PASSAGE SHOWN:
The defense attorneys have requested an evidentiary hearing to have surveillance footage, witness testimony and phone recordings admitted for trial. That evidence would be used to paint a damaging picture of Arbery.

Ahmaud Arbery. (Photo: Facebook)

It would consist of allegations that Arbery was seen on three separate occasions between October 2019 and Feb. 11, 2020 canvassing the under-construction riverfront house that the McMichaels claim they chased him away from just minutes before Travis killed him.

As a teen, Arbery was convicted on charges stemming from a December 2013 incident when he tried to bring a pistol onto his high school campus during a basketball game. He was sentenced to five years probation.

Gregory and Travis McMichael’s attorneys plan to use Glynn County police reports from that arrest.

According to the notice of intent, they also want to show jurors surveillance from a March 14, 2013 fight at South Georgia Technical College. According to the court filing, the security cam video showed Arbery hand a friend a pair of wire cutters to use as a weapon as they laid in wait just before attacking a group of men.

The attorneys plan to use bodycam footage from a 2017 encounter Arbery had with Glynn County police and 911 records from a 2018 domestic disturbance in which he was involved. The filing also listed a handful of other incidents where Arbery allegedly claimed he was out jogging when seen looking into homes or confronted by authorities for with trespassing on private property.

The defendants’ attorneys argued the past reports “are intrinsic to the events on February 23, 2020 and explain why Mr. Arbery ran and why Travis and Greg McMichael pursued Mr. Arbery.”

Meanwhile, prosecutors have included audio recordings of some of the defendants’ phone calls from jail in their discovery. Travis and Gregory McMichael’s attorneys filed a motion to make all the jail calls inadmissible, arguing that phone recordings showing Gregory McMichel making such utterances as “no good deed goes unpunished” could incriminate the defendants.

They filed a separate motion to restrict prosecutors from showing more than one photo of Arbery alive and to limit the number of photos showing him alone, as “the Court must balance the photograph offered into evidence against ‘the danger of unfair prejudice’” and “should limit the State to one photograph of Ahmaud Arbery in life, depicted alone, and to be introduced by a nonrelated witness to avoid creating cumulative prejudicial error in the trial of this case.”

The attorneys have also sought to have a judge ban spectators from wearing “Black Lives Matter” face masks and other clothing items that show support for Arbery inside the courtroom during trial.

“This case has garnered national attention by way of its characterization in the media as one more in number of recent examples of racially-motivated crimes by white men against Black men and women, such as George Floyd and Breonna Taylor, oftentimes acting in law enforcement capacity,” the motion argued.

“While defendants in this case are white and Ahmaud Arbery was a Black man, the similarities between this and these other famous cases end there. Yet this case has been swept-up in this narrative and, consequently, demonstrators and spectators appear to support this larger cause as they stand with the prosecution and Arbery’s family.”

INFORMATION SHOWN:

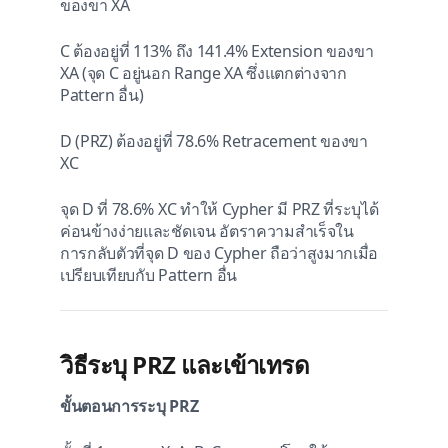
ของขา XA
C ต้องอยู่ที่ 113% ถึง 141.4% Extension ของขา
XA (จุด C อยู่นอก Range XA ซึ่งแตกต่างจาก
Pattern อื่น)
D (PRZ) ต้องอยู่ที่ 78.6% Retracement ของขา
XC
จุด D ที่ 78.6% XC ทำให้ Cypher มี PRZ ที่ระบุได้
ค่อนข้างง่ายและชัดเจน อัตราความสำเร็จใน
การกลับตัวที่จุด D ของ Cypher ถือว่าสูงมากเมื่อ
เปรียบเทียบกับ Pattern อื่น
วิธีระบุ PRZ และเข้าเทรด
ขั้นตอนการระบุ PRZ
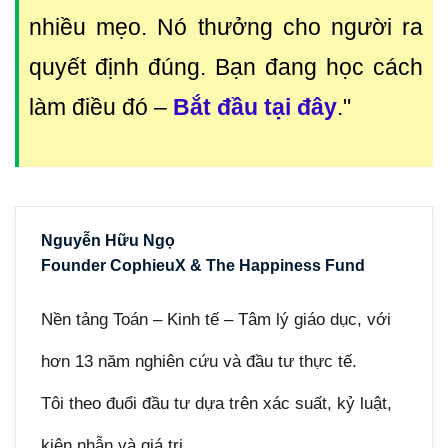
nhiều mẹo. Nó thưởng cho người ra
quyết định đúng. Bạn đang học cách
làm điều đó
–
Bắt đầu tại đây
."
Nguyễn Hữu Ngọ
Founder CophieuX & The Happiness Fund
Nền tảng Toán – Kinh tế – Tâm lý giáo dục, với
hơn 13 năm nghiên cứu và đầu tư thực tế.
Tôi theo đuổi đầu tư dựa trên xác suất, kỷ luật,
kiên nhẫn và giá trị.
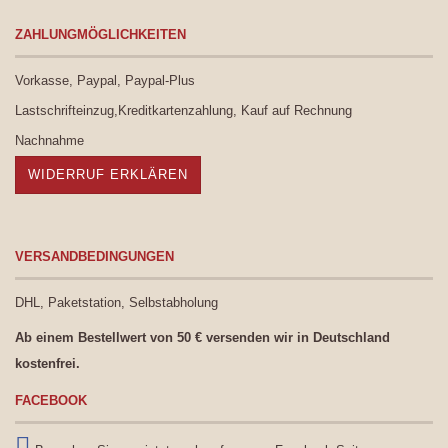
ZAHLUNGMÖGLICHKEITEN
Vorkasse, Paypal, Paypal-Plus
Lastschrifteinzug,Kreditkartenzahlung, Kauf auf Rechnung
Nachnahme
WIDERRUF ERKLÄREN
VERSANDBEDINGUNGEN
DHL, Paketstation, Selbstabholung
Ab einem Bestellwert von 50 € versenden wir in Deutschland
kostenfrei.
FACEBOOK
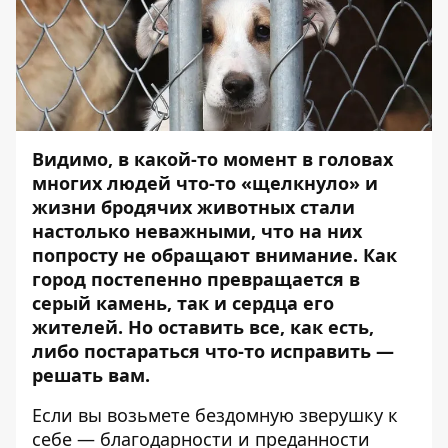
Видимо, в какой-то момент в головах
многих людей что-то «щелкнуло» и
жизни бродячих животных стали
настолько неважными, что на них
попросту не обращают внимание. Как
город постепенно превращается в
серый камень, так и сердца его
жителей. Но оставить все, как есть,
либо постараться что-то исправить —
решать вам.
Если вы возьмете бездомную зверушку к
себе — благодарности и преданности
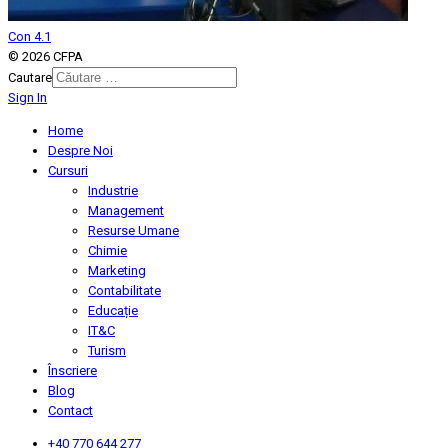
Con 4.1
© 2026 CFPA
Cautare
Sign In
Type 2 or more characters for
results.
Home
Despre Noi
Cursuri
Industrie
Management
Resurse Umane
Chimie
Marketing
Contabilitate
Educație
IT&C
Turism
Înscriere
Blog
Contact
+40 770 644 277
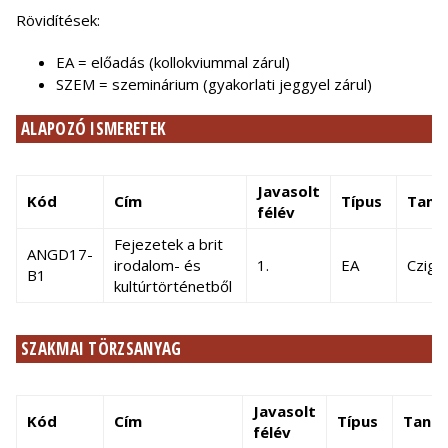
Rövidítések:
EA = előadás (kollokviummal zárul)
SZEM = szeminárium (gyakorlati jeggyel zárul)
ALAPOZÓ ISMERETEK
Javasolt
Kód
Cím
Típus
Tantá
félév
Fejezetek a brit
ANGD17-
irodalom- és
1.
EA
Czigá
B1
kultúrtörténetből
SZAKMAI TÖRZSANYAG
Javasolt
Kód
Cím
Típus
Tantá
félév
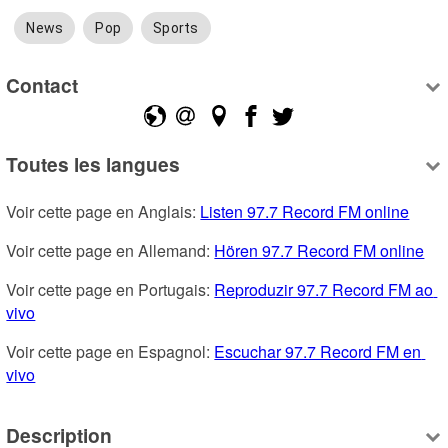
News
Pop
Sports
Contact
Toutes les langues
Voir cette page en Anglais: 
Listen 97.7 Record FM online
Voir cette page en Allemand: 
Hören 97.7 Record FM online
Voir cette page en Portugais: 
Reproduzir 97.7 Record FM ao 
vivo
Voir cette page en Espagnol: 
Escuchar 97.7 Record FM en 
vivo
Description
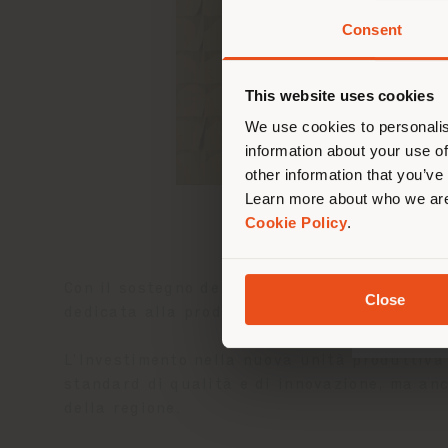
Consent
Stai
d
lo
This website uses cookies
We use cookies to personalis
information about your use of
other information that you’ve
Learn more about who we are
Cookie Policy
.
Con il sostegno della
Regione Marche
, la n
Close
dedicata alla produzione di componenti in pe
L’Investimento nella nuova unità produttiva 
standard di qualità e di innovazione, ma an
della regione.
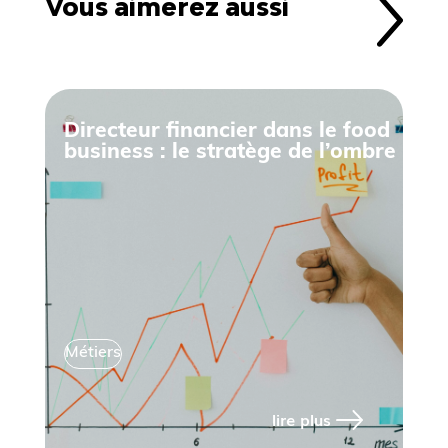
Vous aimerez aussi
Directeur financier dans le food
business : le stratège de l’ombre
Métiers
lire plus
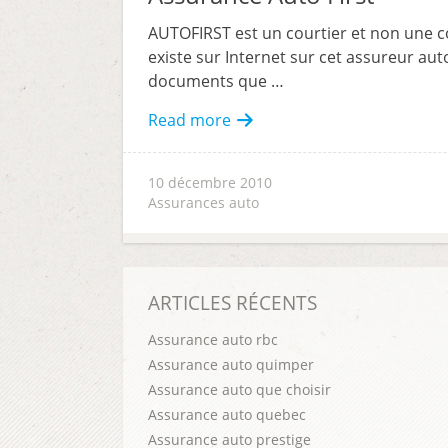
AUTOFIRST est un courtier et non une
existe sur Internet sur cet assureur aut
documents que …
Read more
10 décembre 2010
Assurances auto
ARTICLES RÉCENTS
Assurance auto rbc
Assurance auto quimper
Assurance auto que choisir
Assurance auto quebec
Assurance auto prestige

...

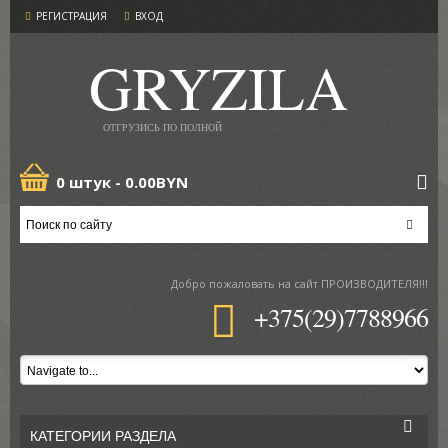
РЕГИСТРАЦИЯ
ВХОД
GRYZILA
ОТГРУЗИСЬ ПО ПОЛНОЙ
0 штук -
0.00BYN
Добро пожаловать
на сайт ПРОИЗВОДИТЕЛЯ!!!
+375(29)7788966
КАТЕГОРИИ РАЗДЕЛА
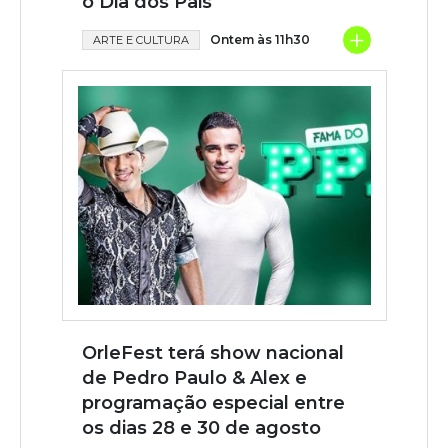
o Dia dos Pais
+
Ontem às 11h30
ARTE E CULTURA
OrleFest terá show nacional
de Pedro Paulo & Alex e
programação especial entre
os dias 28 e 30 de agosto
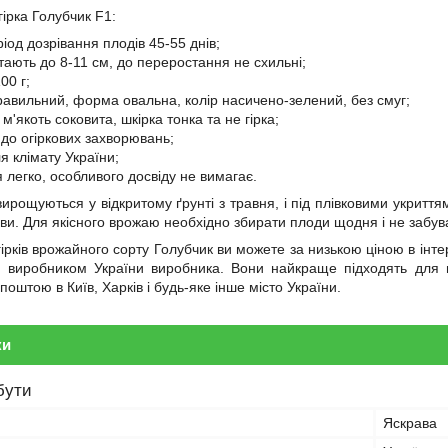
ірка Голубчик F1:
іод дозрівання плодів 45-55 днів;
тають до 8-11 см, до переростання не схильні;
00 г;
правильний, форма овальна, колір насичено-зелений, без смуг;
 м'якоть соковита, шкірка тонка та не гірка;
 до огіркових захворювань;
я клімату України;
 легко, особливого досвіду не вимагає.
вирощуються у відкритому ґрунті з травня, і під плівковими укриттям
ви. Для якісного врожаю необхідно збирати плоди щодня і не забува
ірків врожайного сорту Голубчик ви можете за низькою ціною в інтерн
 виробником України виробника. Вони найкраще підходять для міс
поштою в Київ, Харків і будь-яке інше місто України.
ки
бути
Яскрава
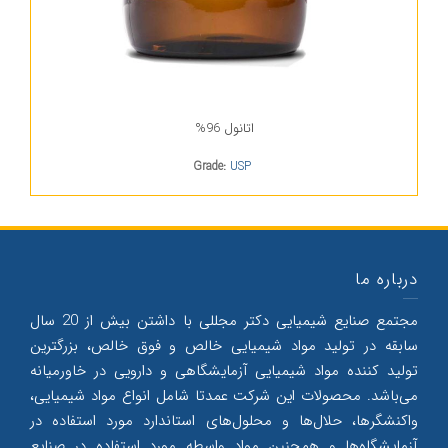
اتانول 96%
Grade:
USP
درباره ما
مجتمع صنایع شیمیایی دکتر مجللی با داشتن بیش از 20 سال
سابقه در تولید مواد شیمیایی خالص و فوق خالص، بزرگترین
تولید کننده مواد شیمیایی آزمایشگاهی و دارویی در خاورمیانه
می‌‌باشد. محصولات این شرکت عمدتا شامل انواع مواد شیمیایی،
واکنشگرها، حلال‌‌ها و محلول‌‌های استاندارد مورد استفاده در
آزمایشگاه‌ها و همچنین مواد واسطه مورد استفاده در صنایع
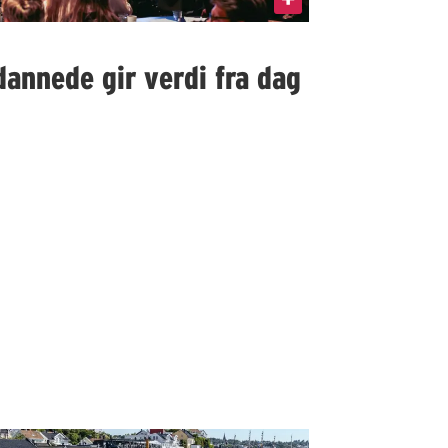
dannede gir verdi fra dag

REQUIRED WORK: Please swap "pistol" for "handgun" in the Arbery trial article between "As a teen, Arbery" and "from that arrest.", inclusive, and write out that stretch again. Rely on nothing but the Arbery trial article.

OUTPUT FOR THIS EXERCISE:
As a teen, Arbery was convicted on charges stemming from a December 2013 incident when he tried to bring a handgun onto his high school campus during a basketball game. He was sentenced to five years probation.

Gregory and Travis McMichael’s attorneys plan to use Glynn County police reports from that arrest.